### Required work
Render the stretch of lines from the one containing "text Таблица 7.9.2 [118, 1096, 1157, 1130]" through the one containing "table_header Назначение компоненты" as a JSON list of strings, one string per line, leaving out any blank lines.

### Input for this task
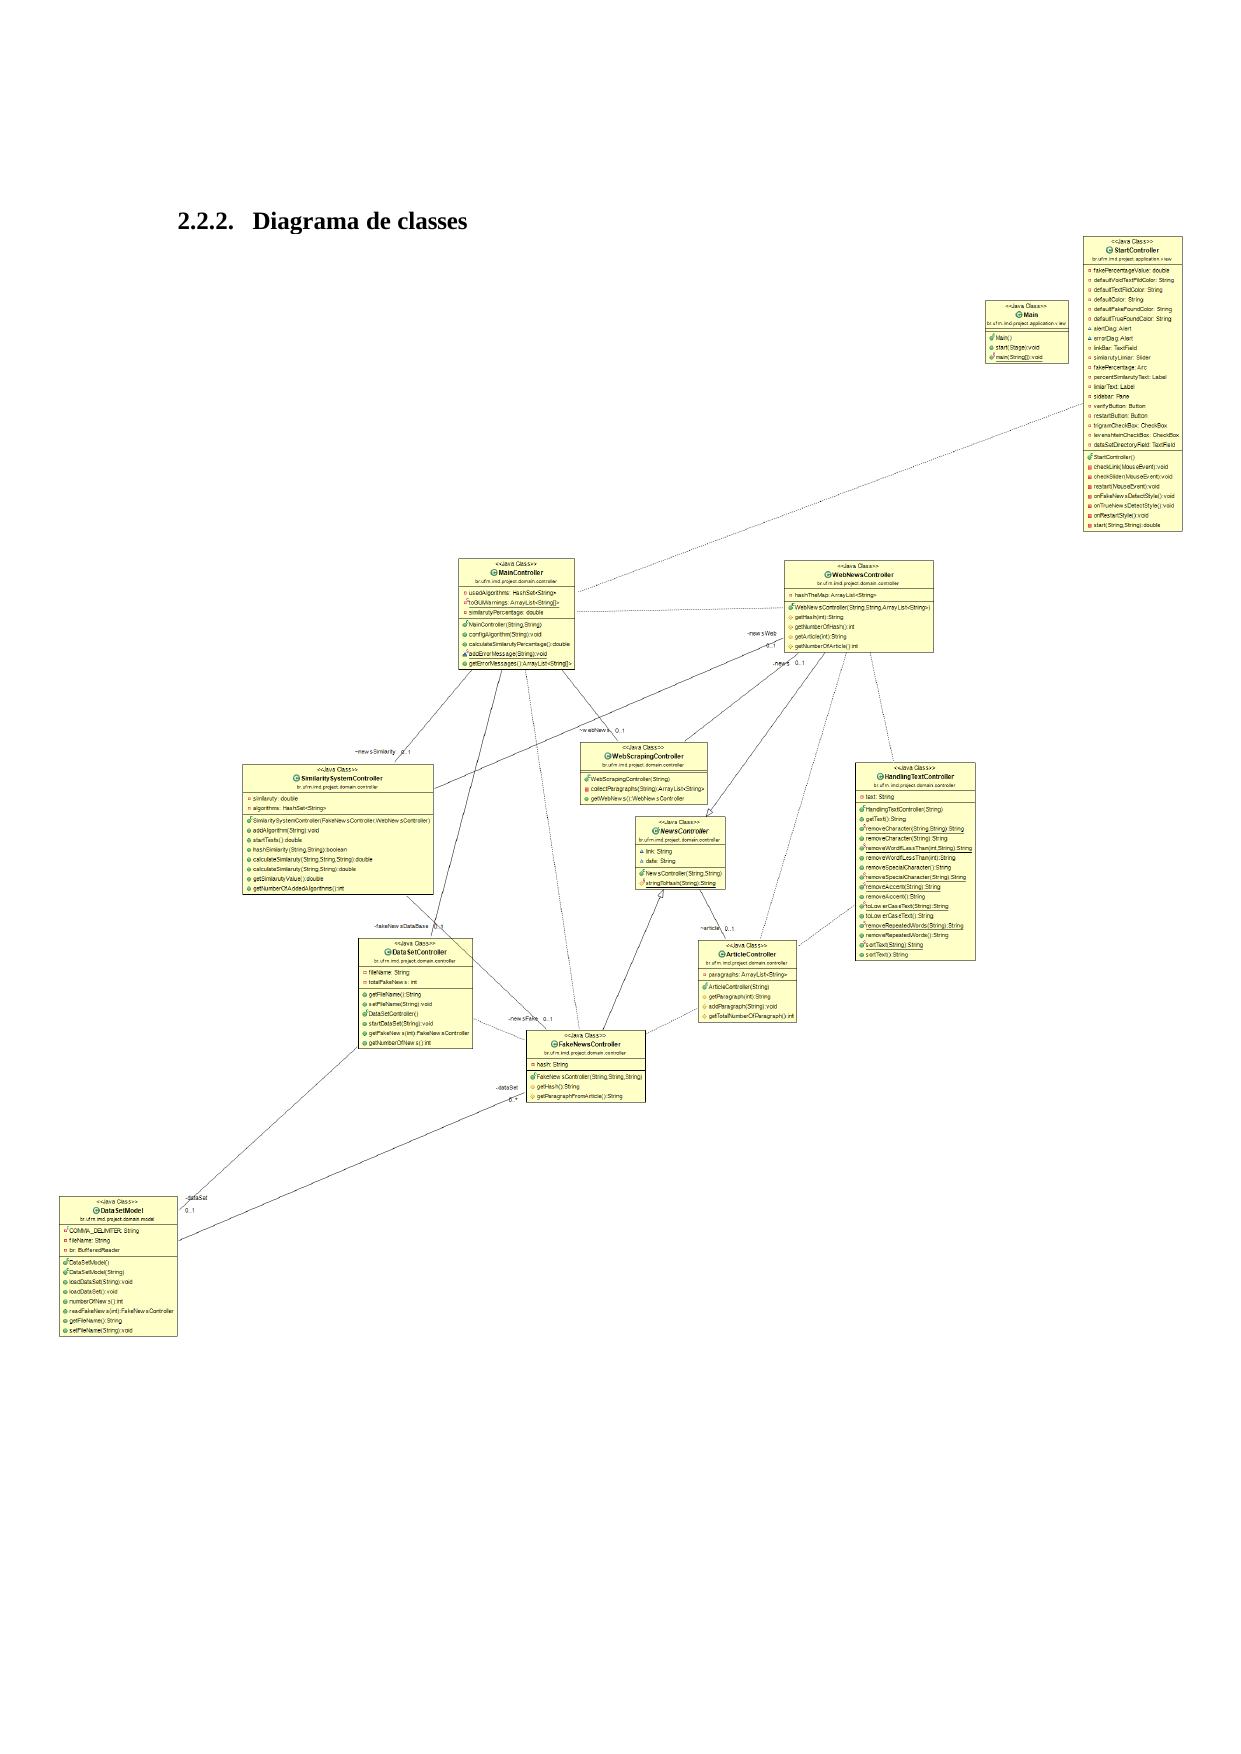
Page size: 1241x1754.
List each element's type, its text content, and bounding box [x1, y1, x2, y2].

picture [57, 234, 1183, 1338]
text 2.2.2. Diagrama de classes [177, 207, 1063, 234]
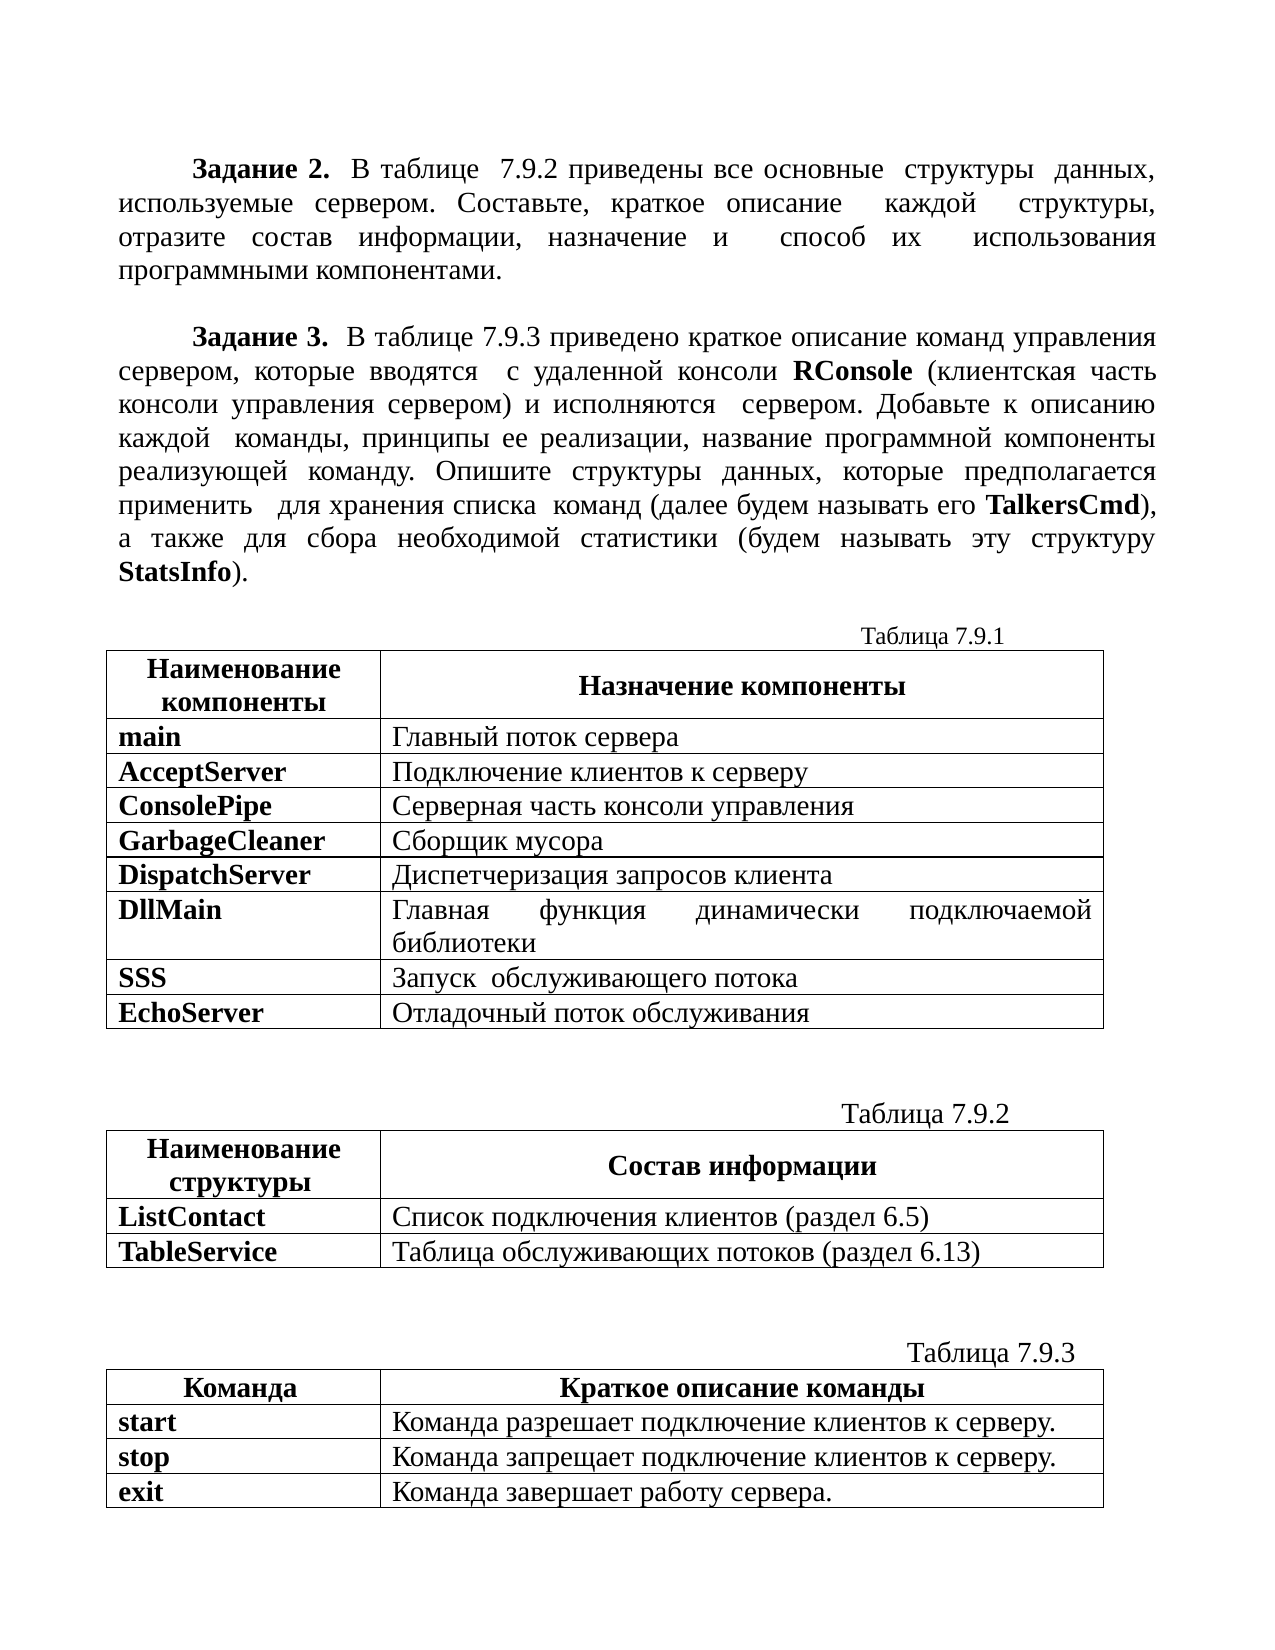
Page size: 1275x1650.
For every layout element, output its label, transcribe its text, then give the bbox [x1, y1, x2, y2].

text Таблица 7.9.2 [118, 1096, 1157, 1130]
table_cell Серверная часть консоли управления [381, 788, 1103, 822]
table_cell Сборщик мусора [381, 823, 1103, 856]
text Таблица 7.9.1 [487, 621, 1157, 650]
text Задание 2. В таблице 7.9.2 приведены все основные структуры данных, используемые сервером. Составьте, краткое описание каждой структуры, отразите состав информации, назначение и способ их использования программными компонентами. [118, 152, 1157, 286]
table_cell Таблица обслуживающих потоков (раздел 6.13) [381, 1234, 1103, 1267]
table_cell Главный поток сервера [381, 719, 1103, 753]
table_header Команда [107, 1370, 380, 1403]
table_header Краткое описание команды [381, 1370, 1103, 1403]
table_header Назначение компоненты [381, 651, 1103, 718]
text Задание 3. В таблице 7.9.3 приведено краткое описание команд управления сервером, которые вводятся с удаленной консоли RConsole (клиентская часть консоли управления сервером) и исполняются сервером. Добавьте к описанию каждой команды, принципы ее реализации, название программной компоненты реализующей команду. Опишите структуры данных, которые предполагается применить для хранения списка команд (далее будем называть его TalkersCmd), а также для сбора необходимой статистики (будем называть эту структуру StatsInfo). [118, 319, 1157, 588]
table_cell TableService [107, 1234, 380, 1267]
table_cell Команда разрешает подключение клиентов к серверу. [381, 1405, 1103, 1438]
table_cell ListContact [107, 1199, 380, 1233]
table_cell Подключение клиентов к серверу [381, 754, 1103, 787]
table_cell Команда запрещает подключение клиентов к серверу. [381, 1439, 1103, 1473]
table_cell Главная функция динамически подключаемой библиотеки [381, 892, 1103, 959]
table_cell Диспетчеризация запросов клиента [381, 858, 1103, 891]
table_cell stop [107, 1439, 380, 1473]
table_cell Запуск обслуживающего потока [381, 960, 1103, 994]
table_cell AcceptServer [107, 754, 380, 787]
table_cell SSS [107, 960, 380, 994]
table_header Наименование компоненты [107, 651, 380, 718]
table_header Состав информации [381, 1131, 1103, 1198]
table_cell Команда завершает работу сервера. [381, 1474, 1103, 1507]
table_cell ConsolePipe [107, 788, 380, 822]
table_cell DllMain [107, 892, 380, 959]
table_cell EchoServer [107, 995, 380, 1028]
table_cell GarbageCleaner [107, 823, 380, 856]
table_cell start [107, 1405, 380, 1438]
table_header Наименование структуры [107, 1131, 380, 1198]
table_cell Отладочный поток обслуживания [381, 995, 1103, 1028]
table_cell exit [107, 1474, 380, 1507]
text Таблица 7.9.3 [856, 1335, 1157, 1369]
table_cell Список подключения клиентов (раздел 6.5) [381, 1199, 1103, 1233]
table_cell main [107, 719, 380, 753]
table_cell DispatchServer [107, 858, 380, 891]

### Correct output
[
  "text Таблица 7.9.2 [118, 1096, 1157, 1130]",
  "table_cell Серверная часть консоли управления [381, 788, 1103, 822]",
  "table_cell Сборщик мусора [381, 823, 1103, 856]",
  "text Таблица 7.9.1 [487, 621, 1157, 650]",
  "text Задание 2. В таблице 7.9.2 приведены все основные структуры данных, используемые сервером. Составьте, краткое описание каждой структуры, отразите состав информации, назначение и способ их использования программными компонентами. [118, 152, 1157, 286]",
  "table_cell Таблица обслуживающих потоков (раздел 6.13) [381, 1234, 1103, 1267]",
  "table_cell Главный поток сервера [381, 719, 1103, 753]",
  "table_header Команда [107, 1370, 380, 1403]",
  "table_header Краткое описание команды [381, 1370, 1103, 1403]",
  "table_header Назначение компоненты [381, 651, 1103, 718]"
]